Dplus KIA 50% vs T1 50%
Top players by damage
The Prediction Defied
Going into this opening game of the 2026 LCK season, the analysts were leaning toward a T1 victory. The model gave them a slight 51% edge, banking on their structural coherence and the scaling potential of Ryze and Ambessa. We expected a game of patience, a battle where T1 could weather the initial storm and eventually outscale the aggressive Dplus KIA. However, what we witnessed in this 32-minute masterclass was a complete rejection of that narrative. Instead of a slow-burn scaling match, Dplus KIA arrived with a blitzkrieg strategy that didn't just challenge T1's stability—it obliterated it.
A Bot Lane Hurricane
The game was decided long before the final Nexus exploded. While the pre-match analysis suggested T1 could stabilize their lanes, the early game was a nightmare for the blue side. The primary catalyst was the sheer dominance of the Dplus KIA bot lane. Smash, playing Jhin, delivered a performance that felt like a tidal wave, securing a massive +1,952 gold advantage over his opponent by the fifteen-minute mark.
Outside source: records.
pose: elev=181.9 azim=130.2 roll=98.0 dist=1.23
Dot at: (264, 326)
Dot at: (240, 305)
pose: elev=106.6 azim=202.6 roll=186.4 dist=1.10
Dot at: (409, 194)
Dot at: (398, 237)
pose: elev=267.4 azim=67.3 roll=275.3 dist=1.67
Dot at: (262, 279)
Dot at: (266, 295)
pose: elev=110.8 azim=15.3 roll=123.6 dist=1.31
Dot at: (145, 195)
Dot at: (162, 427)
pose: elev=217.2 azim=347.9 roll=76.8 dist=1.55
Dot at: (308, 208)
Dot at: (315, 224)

This pressure was compounded by the incredible utility of Career on Karma, who acted as the glue for the entire team, maintaining a staggering 76% kill participation and a 13.00 KDA.
On the other side, the T1 bot lane was effectively neutralized from the opening minutes. Peyz, on Ezreal, found himself in a catastrophic position, falling behind by nearly two thousand gold and finishing the game with a heartbreaking 0/3/0 scoreline and zero kill participation. This early deficit meant that T1's primary source of consistent damage was essentially removed from the equation before the first dragon could even be contested.
The Mid Lane Execution
As the game progressed toward the mid-game, the draft advantage that was supposed to favor T1's control evaporated. The turning point came when ShowMaker unleashed the "magic" we all feared. His Cassiopeia was a force of nature, weaving through the chaos to finish with a 6/1/5 KDA. He wasn't just participating in fights; he was the engine of the Dplus KIA onslaught, contributing to 65% of his team's kills.
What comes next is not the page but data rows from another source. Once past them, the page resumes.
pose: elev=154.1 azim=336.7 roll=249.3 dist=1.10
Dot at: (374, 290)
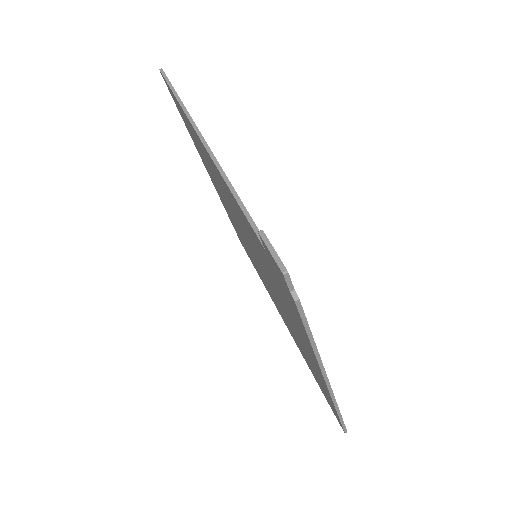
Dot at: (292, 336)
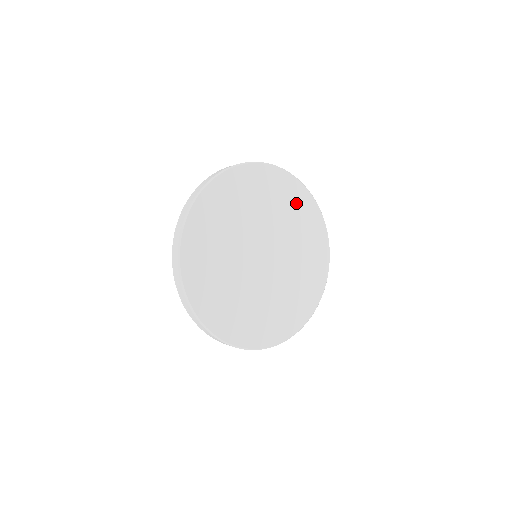
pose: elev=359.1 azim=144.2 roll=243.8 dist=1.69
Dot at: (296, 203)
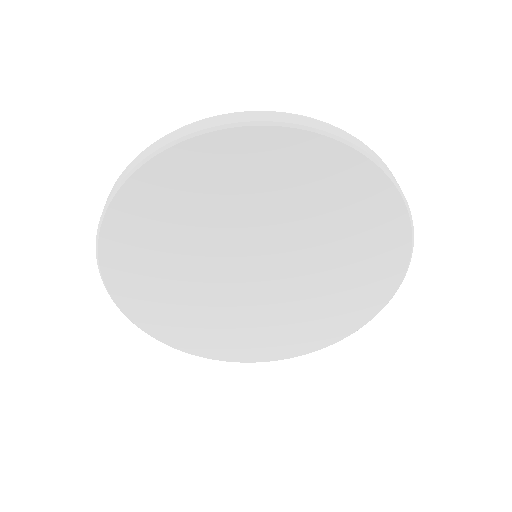
Dot at: (373, 240)
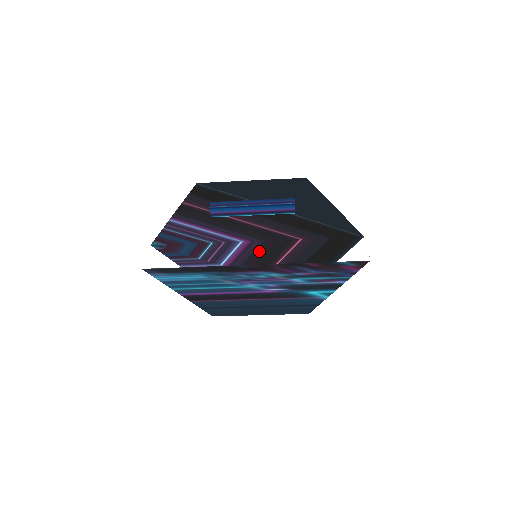
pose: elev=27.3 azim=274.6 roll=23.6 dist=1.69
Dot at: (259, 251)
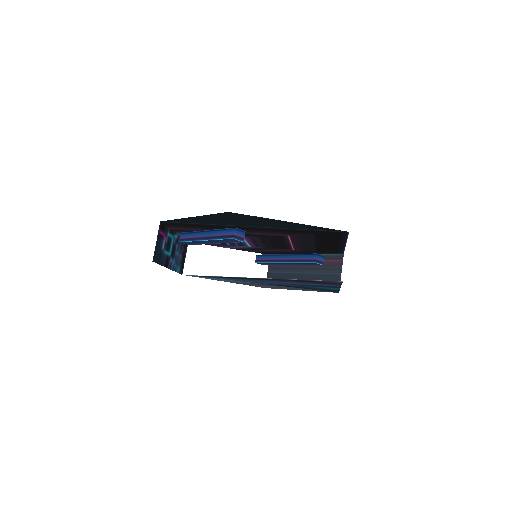
Dot at: (265, 241)
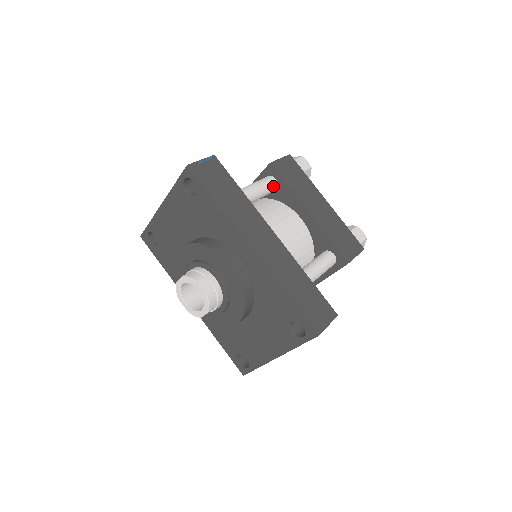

T1's mid laner, Faker, found himself in an impossible situation. His Ryze, a champion meant to provide late-game stability, was unable to find any footing, ending the game with a 0/4/1 scoreline. The synergy T1 hoped for between Ryze and Ambessa never materialized because the Dplus KIA jungle, led by a relentless Xin Zhao, was constantly disrupting T1's rhythm. Lucid's Xin Zhao played with surgical precision, boasting a 13.00 KDA and a 76% kill participation, ensuring that T1's Pantheon could never find the opening needed to engage.
Closing the Trap
By the time the thirty-minute mark approached, the game was essentially over. Dplus KIA had secured four dragons and a crucial Baron Nashor, effectively sealing the fate of a T1 squad that had managed only two kills in the entire match. The gold lead was cavernous, with Dplus KIA sitting on over 70,000 gold compared to T1's 58,000.
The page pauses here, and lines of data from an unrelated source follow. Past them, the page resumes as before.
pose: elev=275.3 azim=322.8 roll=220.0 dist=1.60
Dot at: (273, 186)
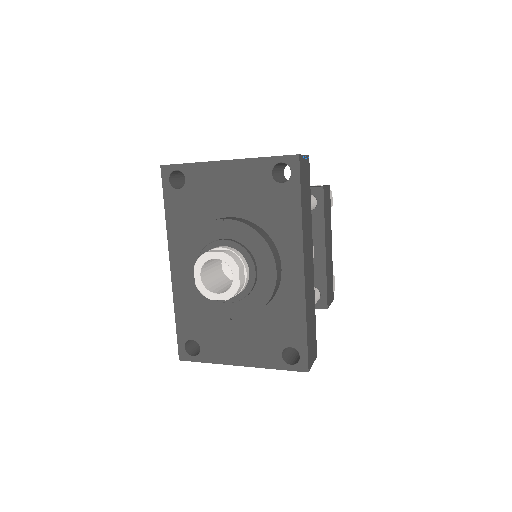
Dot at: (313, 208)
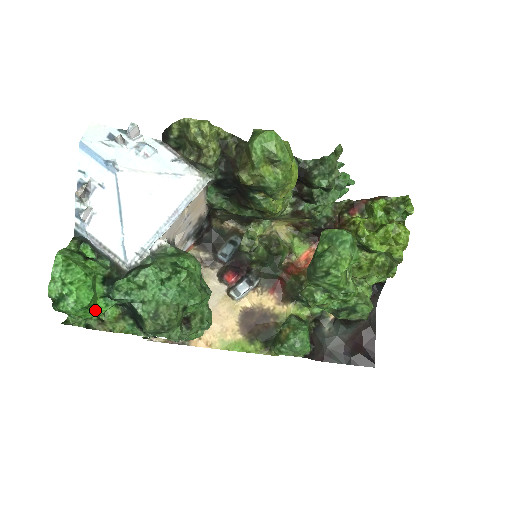
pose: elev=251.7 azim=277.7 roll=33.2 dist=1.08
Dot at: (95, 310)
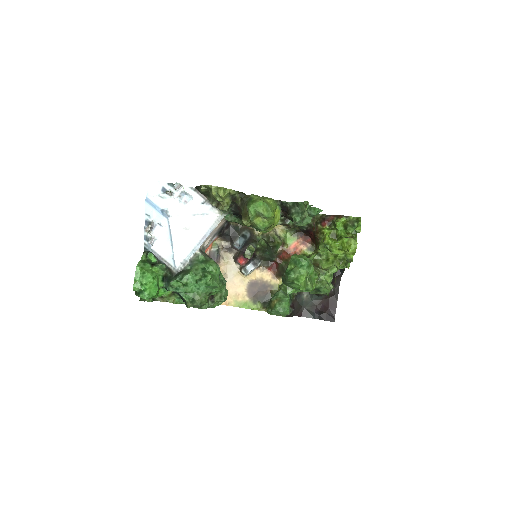
Dot at: (158, 294)
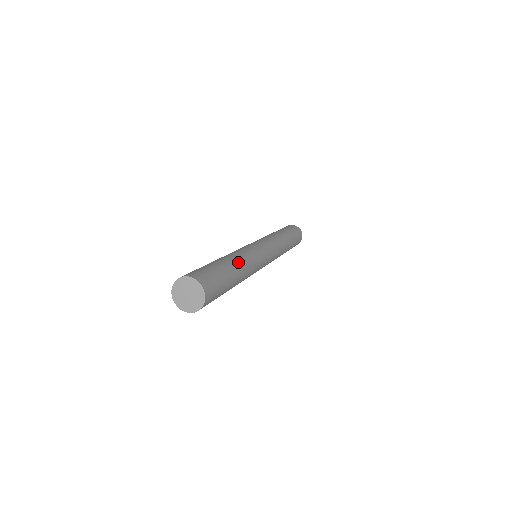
The final moments were a clinical demolition. Dplus KIA tore through T1's defenses, taking nine towers to T1's meager three. The sheer weight of the Dplus KIA composition—the burst from Cassiopeia, the precision of Jhin, and the relentless pressure from the jungle—left T1 with no answers. As the Nexus fell at the 34:05 mark, it was clear that the draft advantage for T1 had been completely overcome by the raw mechanical execution and aggressive lane dominance of Dplus KIA.
A Statement of Intent
This victory for Dplus KIA is more than just a 1-0 lead in a Best-of-Three series; it is a loud, clear statement to the rest of the LCK. They have proven that they can take a mathematically "weaker" draft and dismantle it through sheer lane aggression and objective control. For T1, the road to recovery in this series will be incredibly steep. They must find a way to protect their carries and prevent the early-game collapses that allowed Dplus KIA to dictate every single facet of this match. The 2026 season has officially arrived, and Dplus KIA is not here to play second fiddle.